Listed entries:

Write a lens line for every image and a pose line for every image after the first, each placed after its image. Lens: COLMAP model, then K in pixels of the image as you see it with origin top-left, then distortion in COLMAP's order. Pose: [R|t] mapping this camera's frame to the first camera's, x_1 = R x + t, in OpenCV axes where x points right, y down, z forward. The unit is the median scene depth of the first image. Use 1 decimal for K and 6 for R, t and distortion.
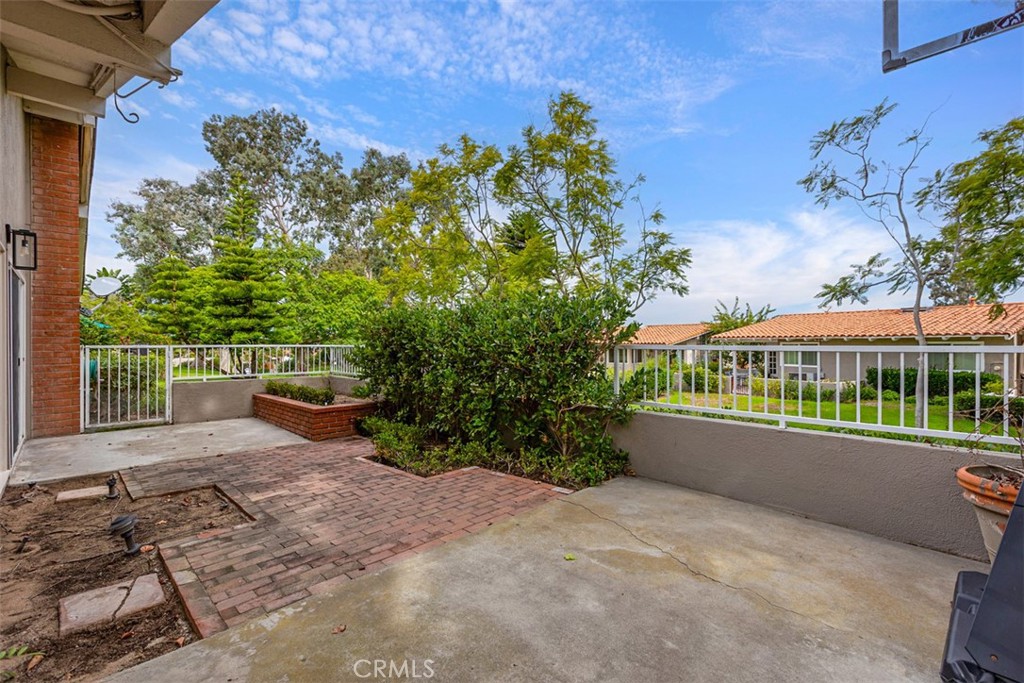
...
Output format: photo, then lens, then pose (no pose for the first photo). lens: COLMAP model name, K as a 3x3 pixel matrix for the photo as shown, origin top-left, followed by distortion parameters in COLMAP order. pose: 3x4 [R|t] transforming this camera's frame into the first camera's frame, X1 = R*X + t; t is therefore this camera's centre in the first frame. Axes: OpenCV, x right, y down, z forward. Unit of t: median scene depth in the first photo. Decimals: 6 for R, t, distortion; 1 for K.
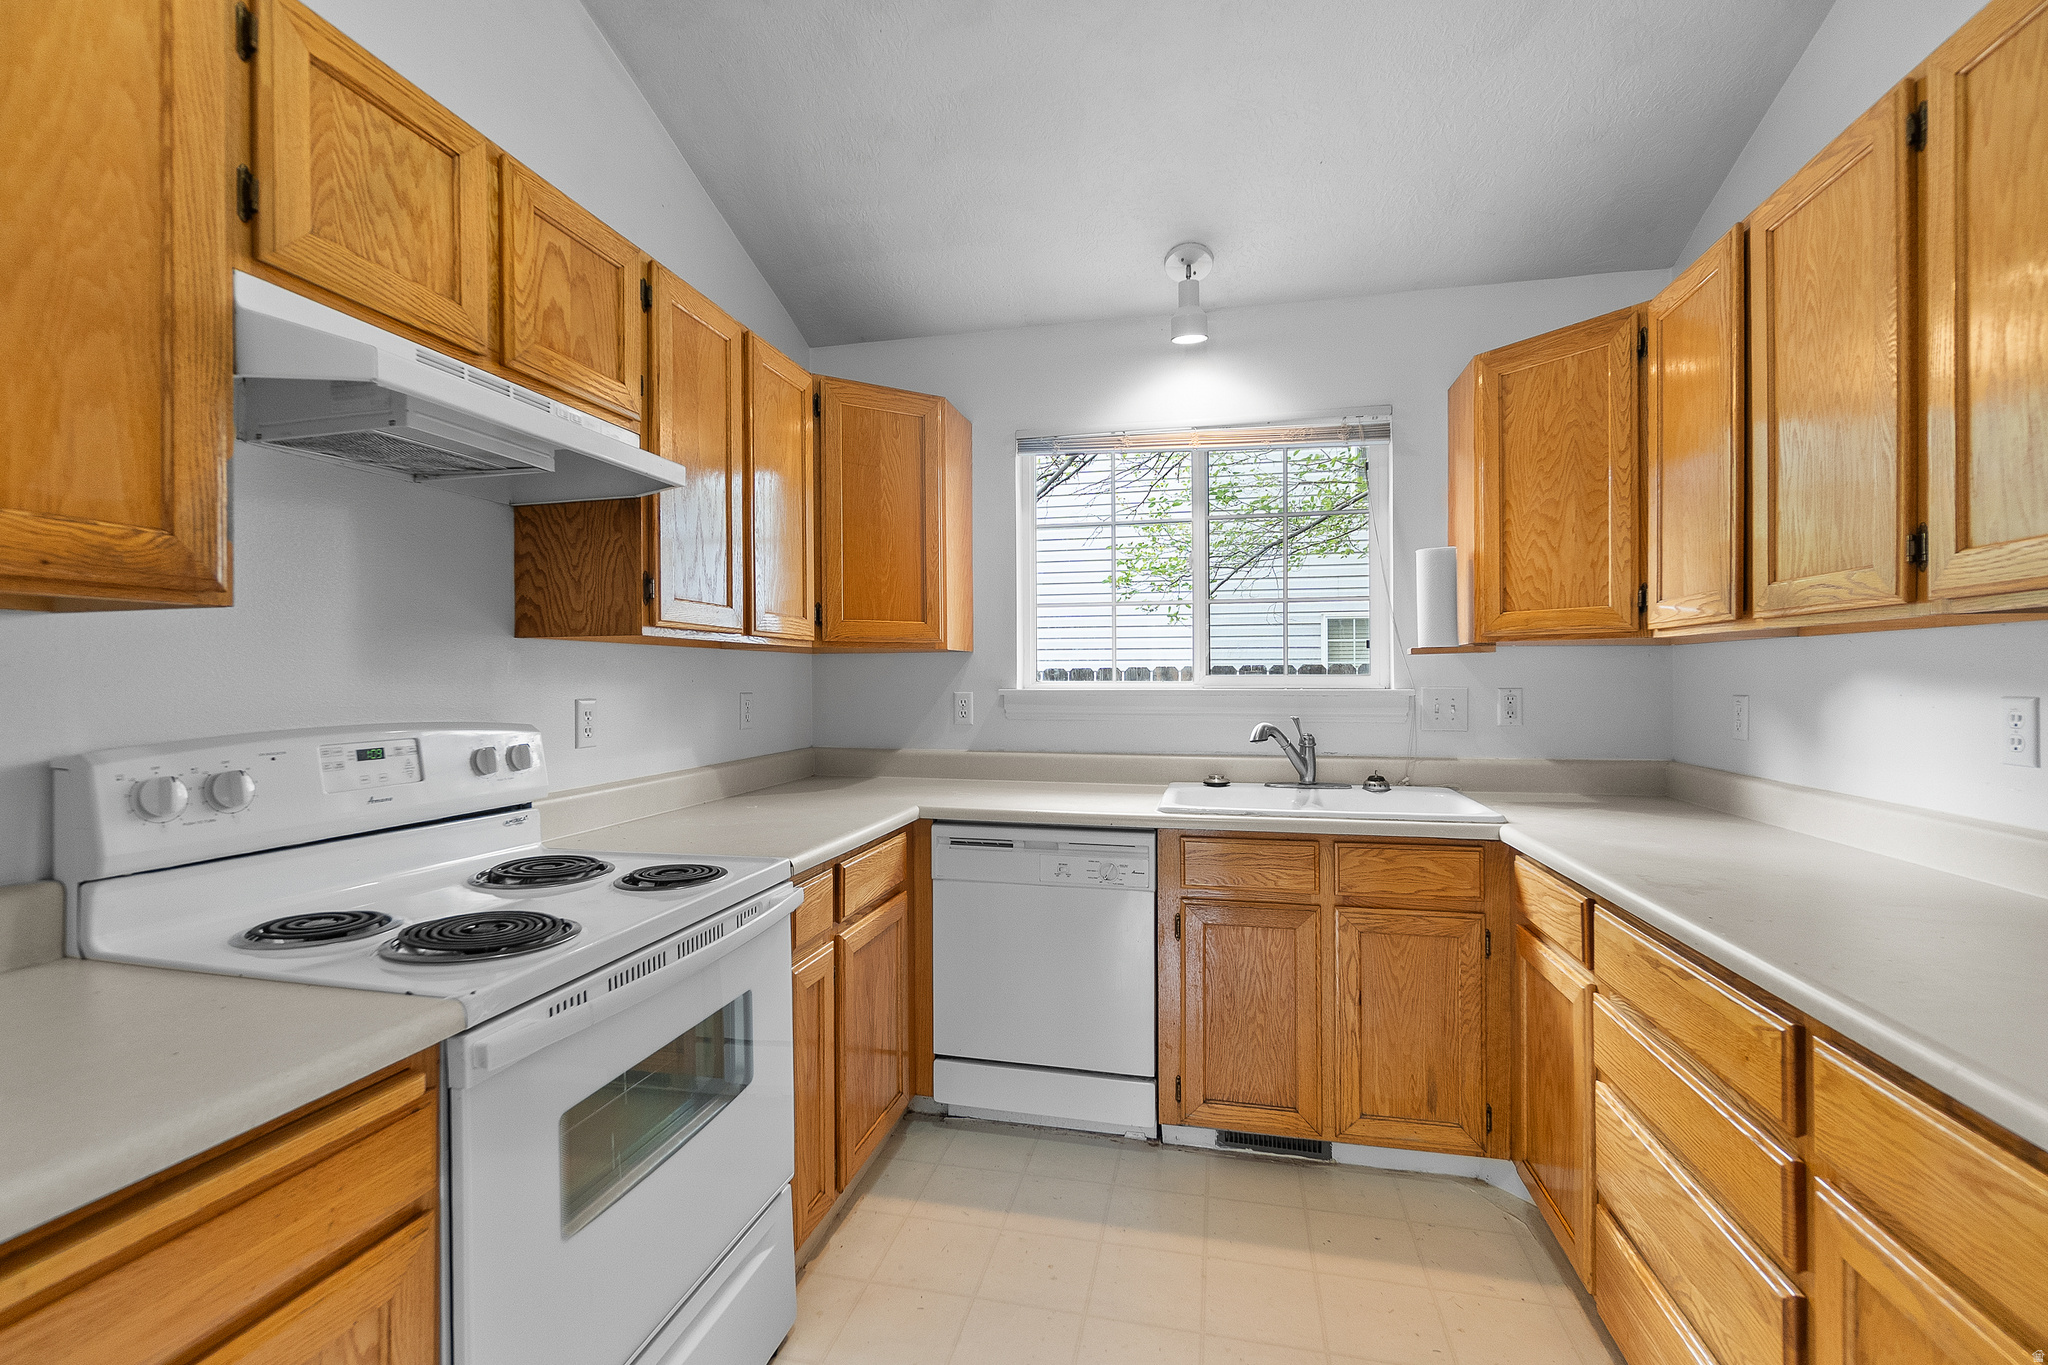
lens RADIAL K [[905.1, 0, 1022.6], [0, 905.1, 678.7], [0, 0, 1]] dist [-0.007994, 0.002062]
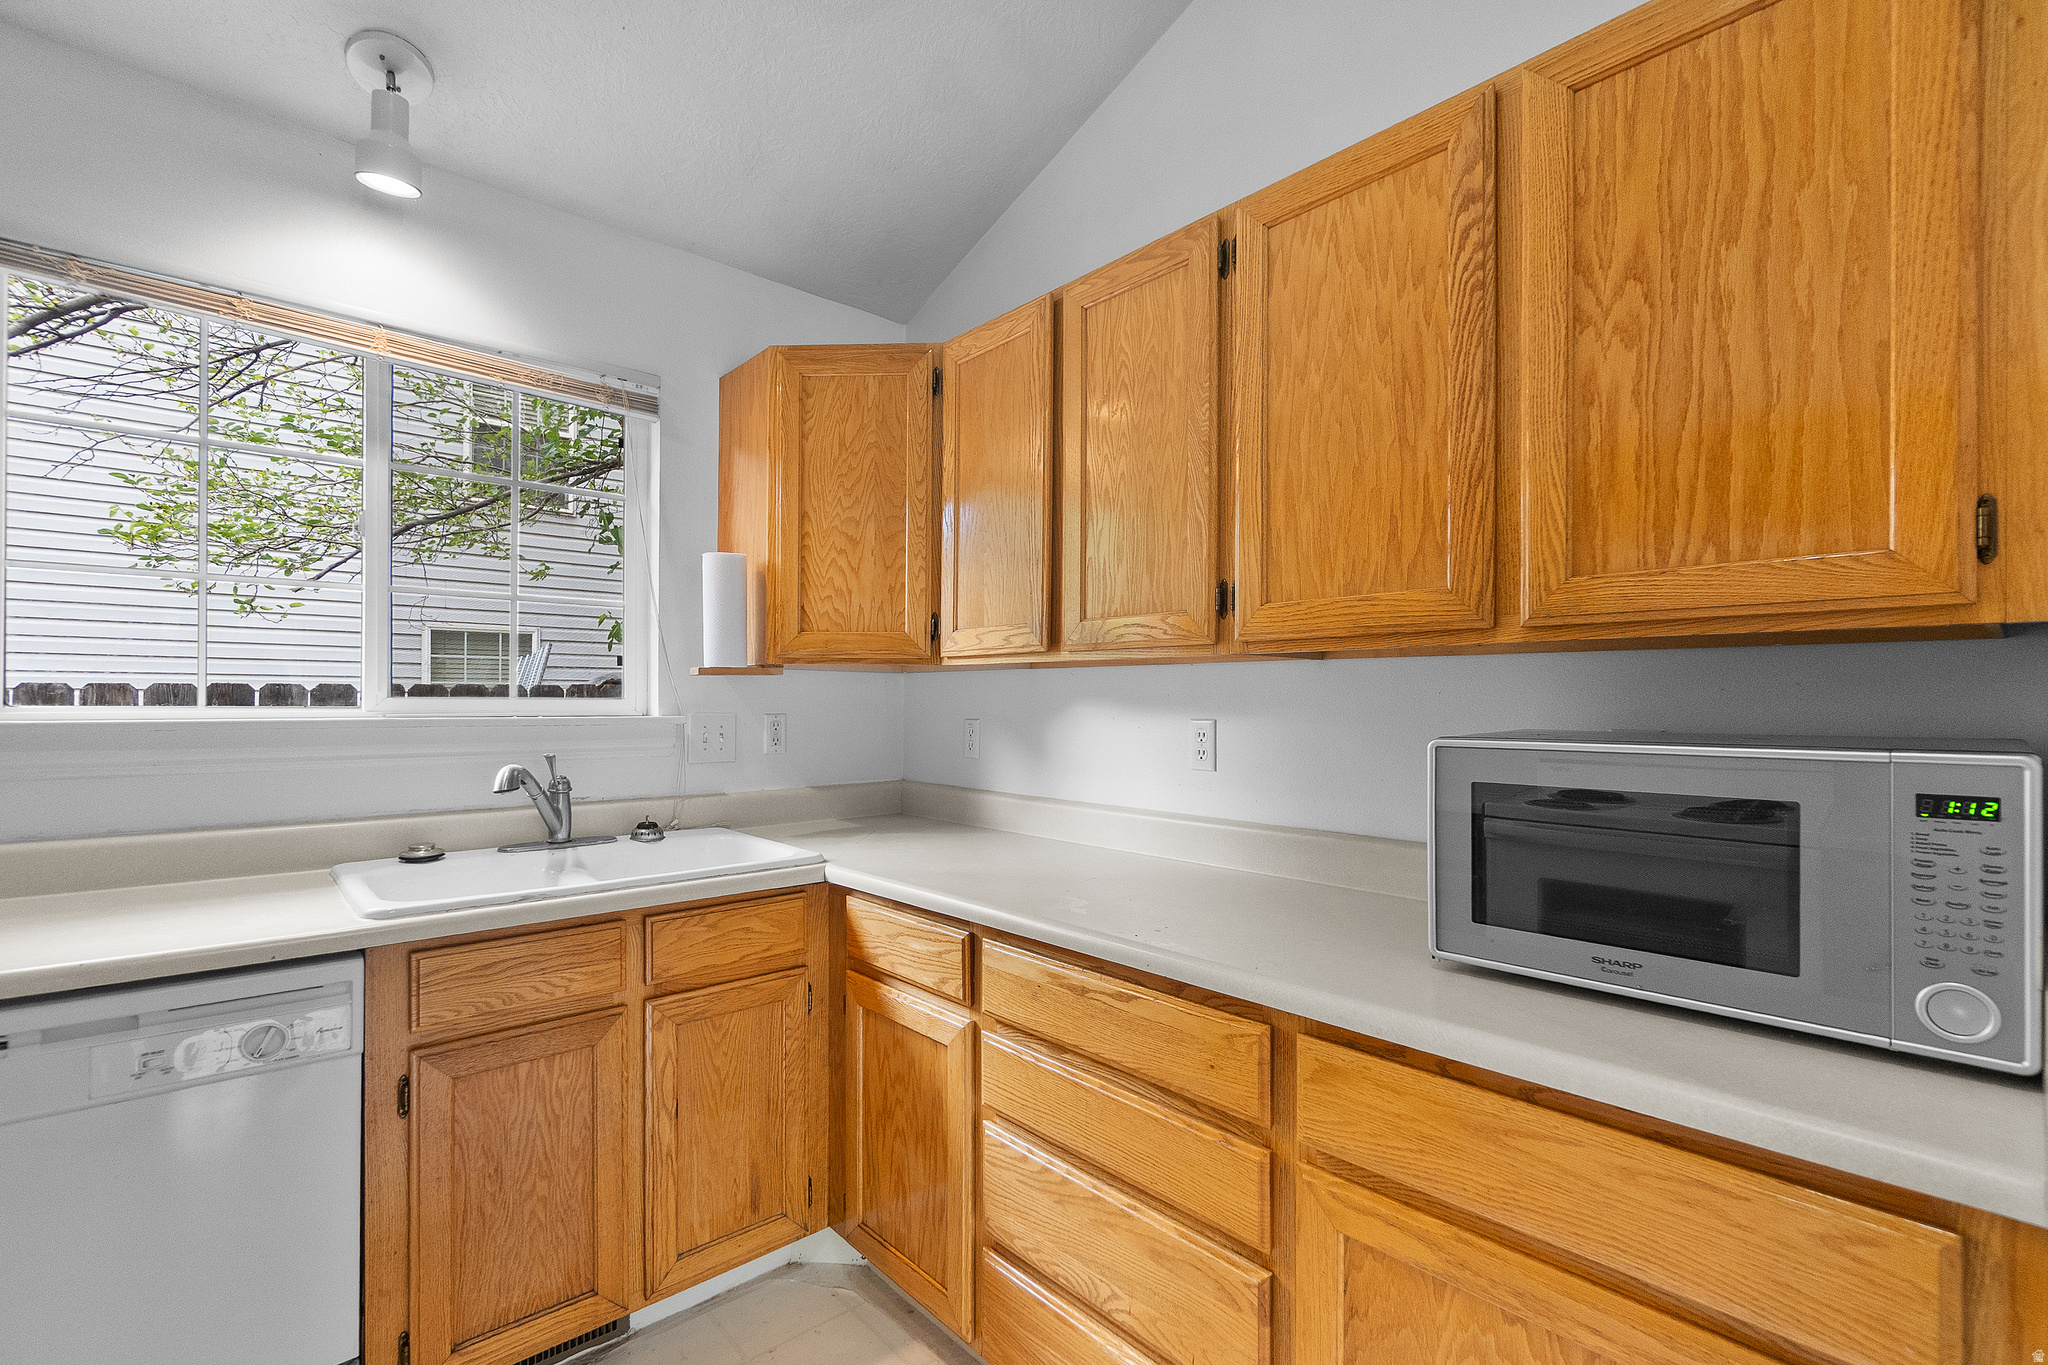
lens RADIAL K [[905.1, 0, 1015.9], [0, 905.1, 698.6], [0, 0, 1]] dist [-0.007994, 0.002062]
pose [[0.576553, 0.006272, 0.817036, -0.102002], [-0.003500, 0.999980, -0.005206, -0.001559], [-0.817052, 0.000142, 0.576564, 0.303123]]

Exercise description: Echo the listing from the line containing "Output format: photo, then" through the line containing "0.000142, 0.576564, 0.303123]]", both included, without any of the pictures.

Solution:
Output format: photo, then lens, then pose (no pose for the first photo). lens: COLMAP model name, K as a 3x3 pixel matrix for the photo as shown, origin top-left, followed by distortion parameters in COLMAP order. pose: 3x4 [R|t] transforming this camera's frame into the first camera's frame, X1 = R*X + t; t is therefore this camera's centre in the first frame. Axes: OpenCV, x right, y down, z forward. Unit of t: median scene depth in the first photo. Decimals: 6 for R, t, distortion; 1 for K.
lens RADIAL K [[905.1, 0, 1022.6], [0, 905.1, 678.7], [0, 0, 1]] dist [-0.007994, 0.002062]
lens RADIAL K [[905.1, 0, 1015.9], [0, 905.1, 698.6], [0, 0, 1]] dist [-0.007994, 0.002062]
pose [[0.576553, 0.006272, 0.817036, -0.102002], [-0.003500, 0.999980, -0.005206, -0.001559], [-0.817052, 0.000142, 0.576564, 0.303123]]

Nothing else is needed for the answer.